▶ _Exercise objective_
Restate the listing below word for word, pictures excluded.

***** Data segment

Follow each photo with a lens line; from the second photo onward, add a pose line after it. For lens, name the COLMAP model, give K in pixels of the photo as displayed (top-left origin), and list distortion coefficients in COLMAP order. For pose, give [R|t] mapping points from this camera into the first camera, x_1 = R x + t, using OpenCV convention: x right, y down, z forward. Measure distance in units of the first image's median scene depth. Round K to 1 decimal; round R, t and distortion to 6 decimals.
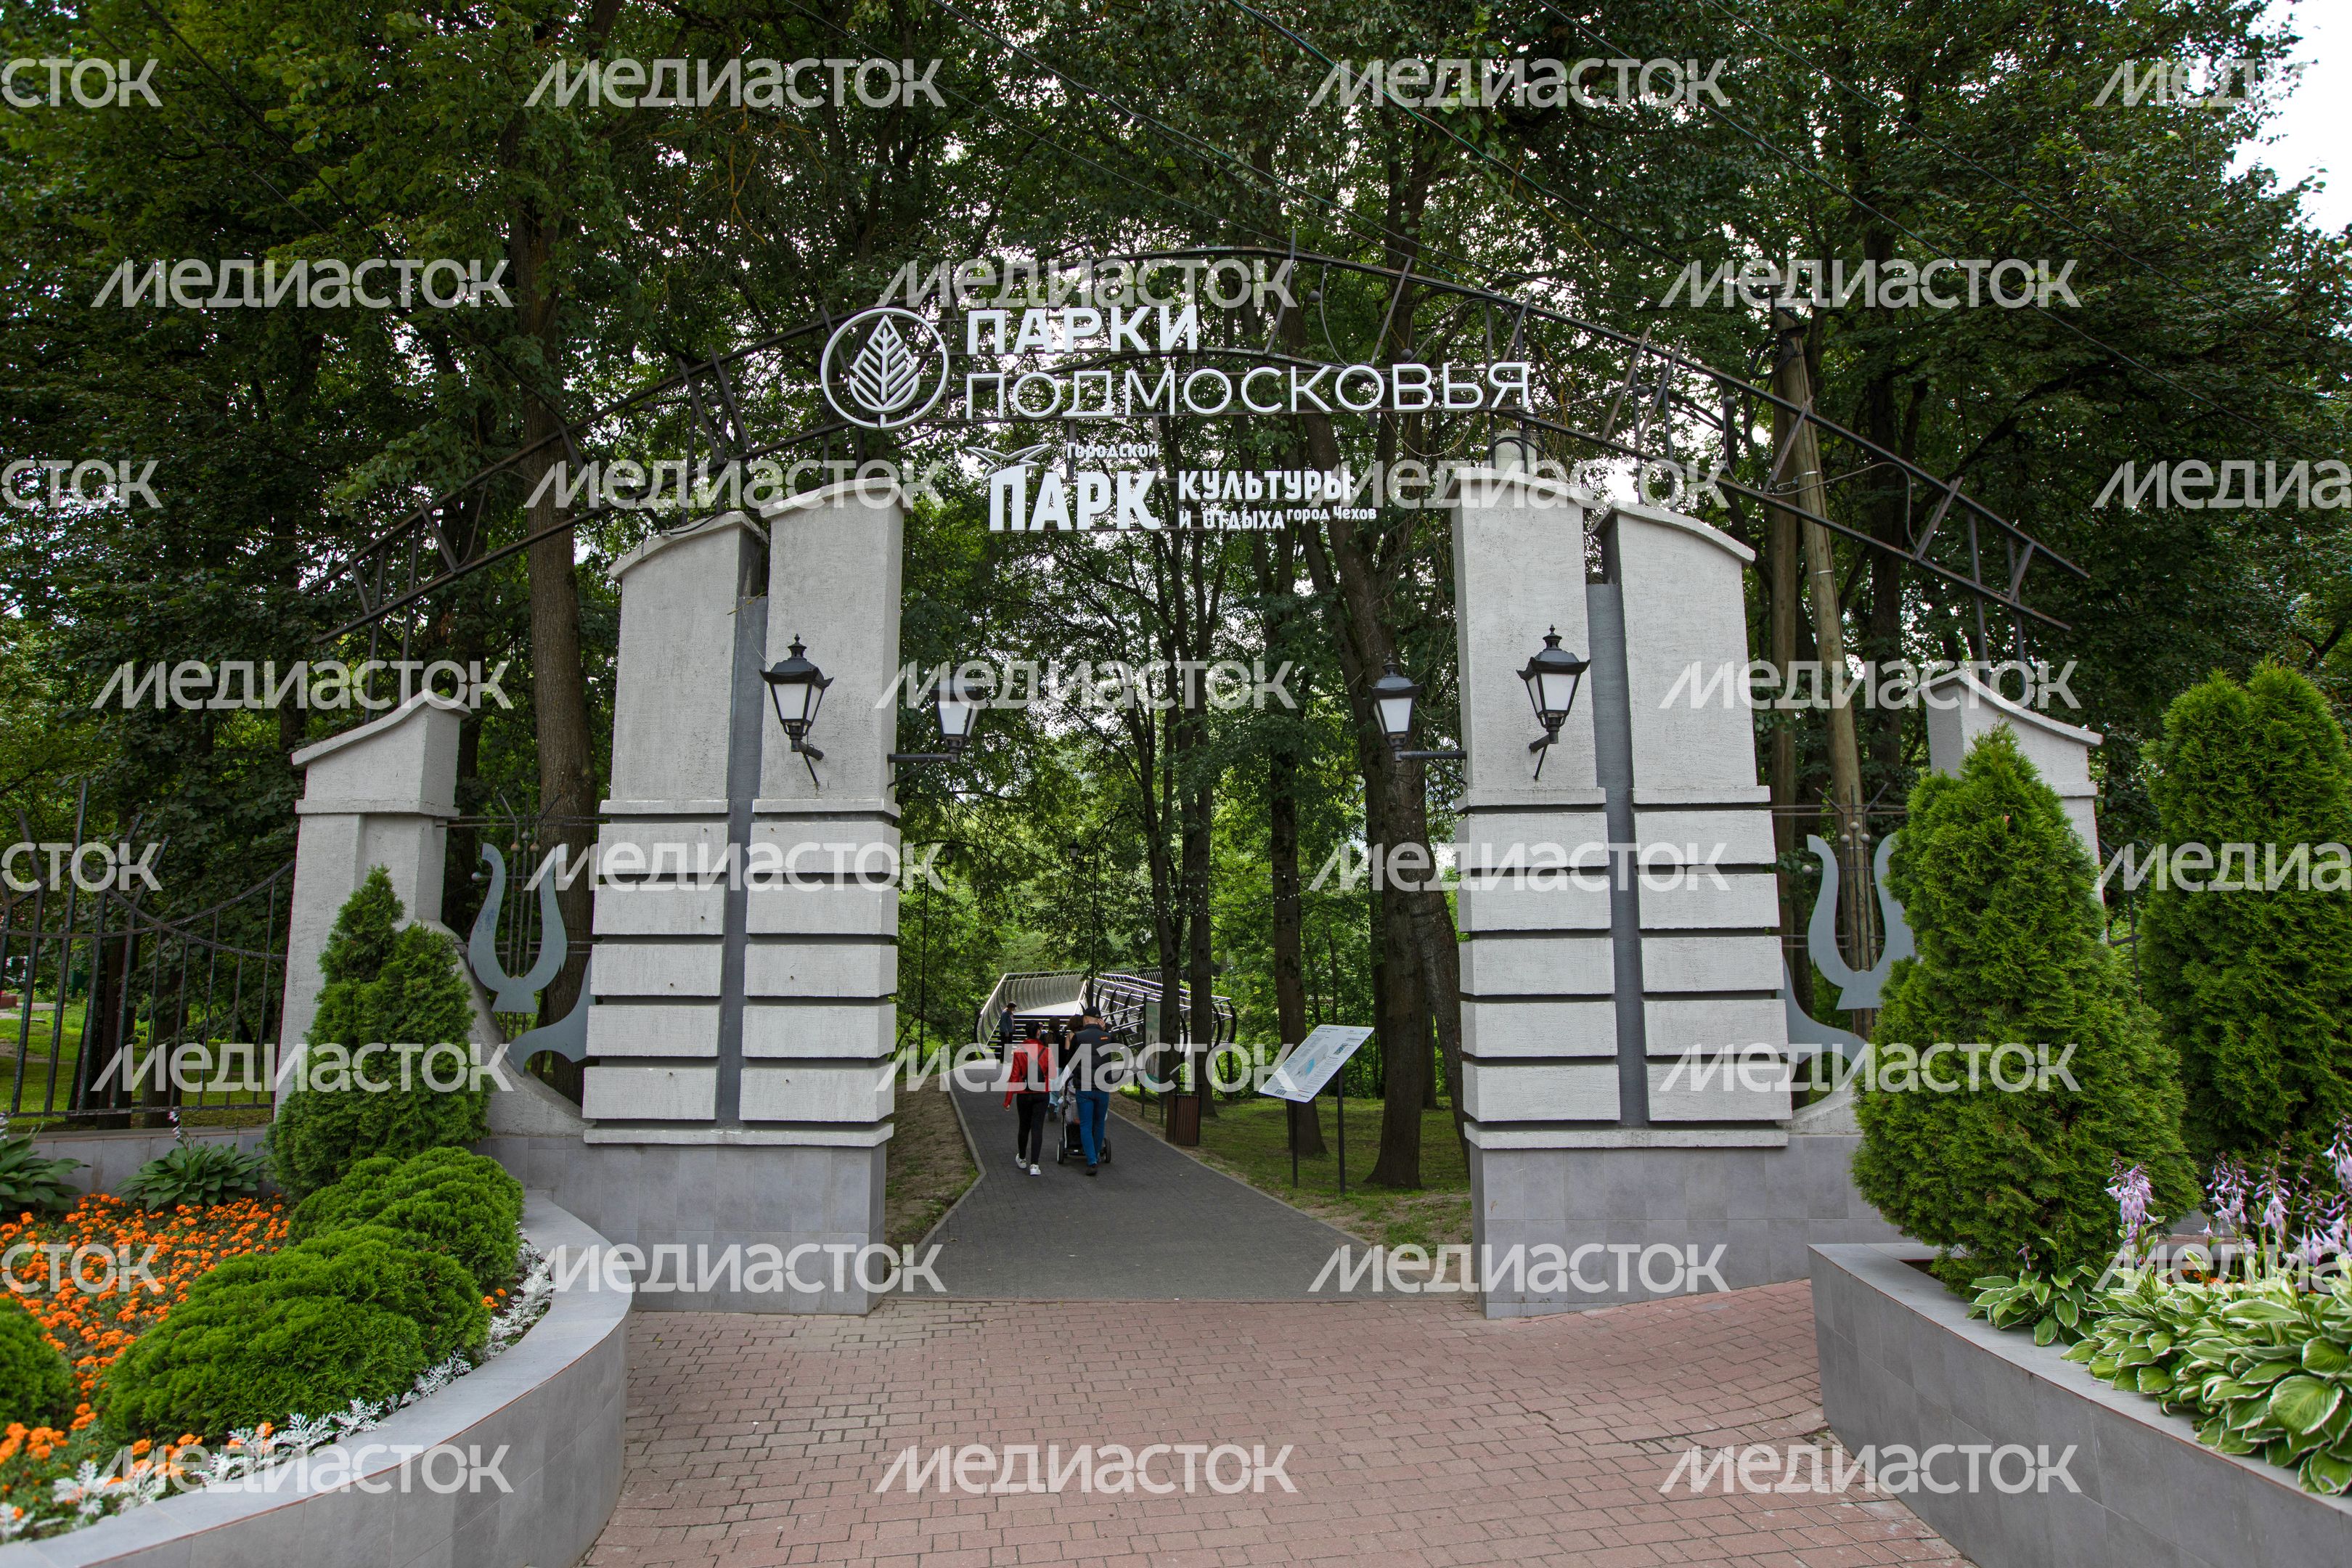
lens RADIAL K [[1272.4, 0, 1176.0], [0, 1272.4, 784.0], [0, 0, 1]] dist [-0.000292, -0.000030]
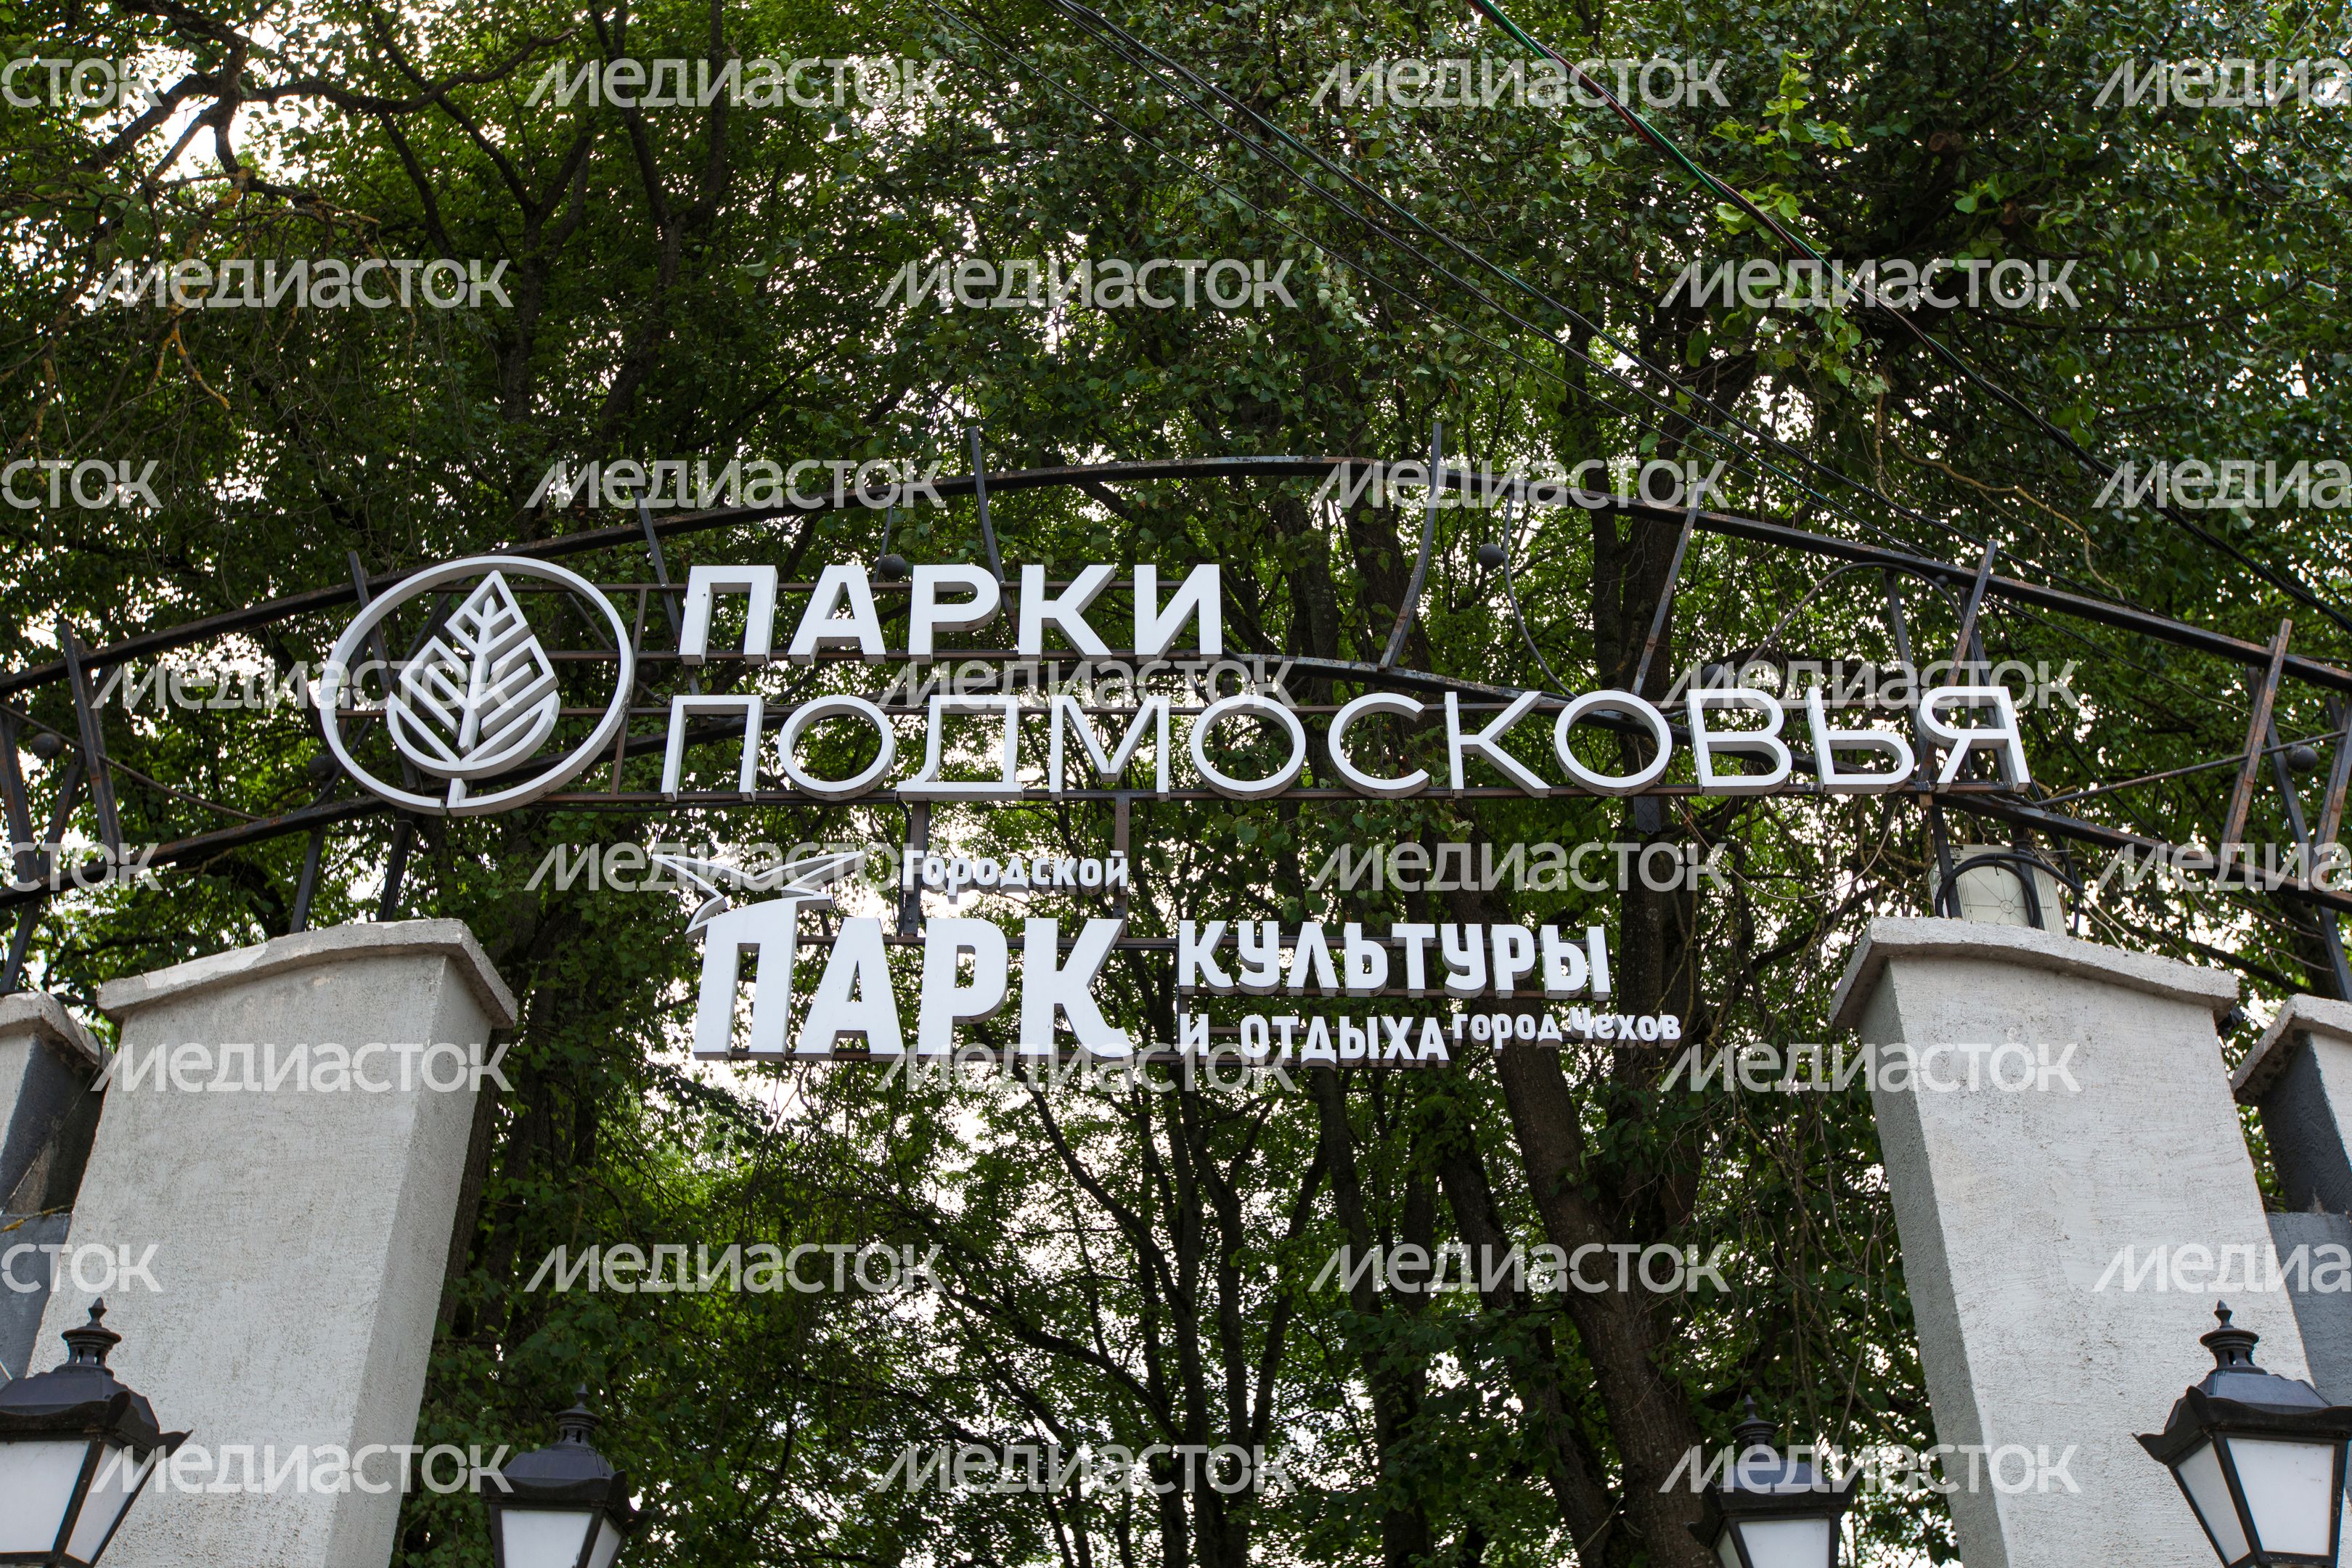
lens RADIAL K [[2290.0, 0, 1131.4], [0, 2290.0, 780.6], [0, 0, 1]] dist [-0.012224, 0.201647]
pose [[0.999664, 0.000041, -0.025924, 0.005996], [-0.010658, 0.912226, -0.409548, 0.010472], [0.023632, 0.409687, 0.911920, 0.319179]]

**********

▶ _Finished task_
Follow each photo with a lens line; from the second photo onward, add a pose line after it. For lens, name the COLMAP model, give K in pixels of the photo as displayed (top-left origin), and list distortion coefficients in COLMAP order. For pose, give [R|t] mapping points from this camera into the first camera, x_1 = R x + t, using OpenCV convention: x right, y down, z forward. Measure distance in units of the first image's median scene depth. Round K to 1 decimal; round R, t and distortion to 6 decimals.
lens RADIAL K [[1272.4, 0, 1176.0], [0, 1272.4, 784.0], [0, 0, 1]] dist [-0.000292, -0.000030]
lens RADIAL K [[2290.0, 0, 1131.4], [0, 2290.0, 780.6], [0, 0, 1]] dist [-0.012224, 0.201647]
pose [[0.999664, 0.000041, -0.025924, 0.005996], [-0.010658, 0.912226, -0.409548, 0.010472], [0.023632, 0.409687, 0.911920, 0.319179]]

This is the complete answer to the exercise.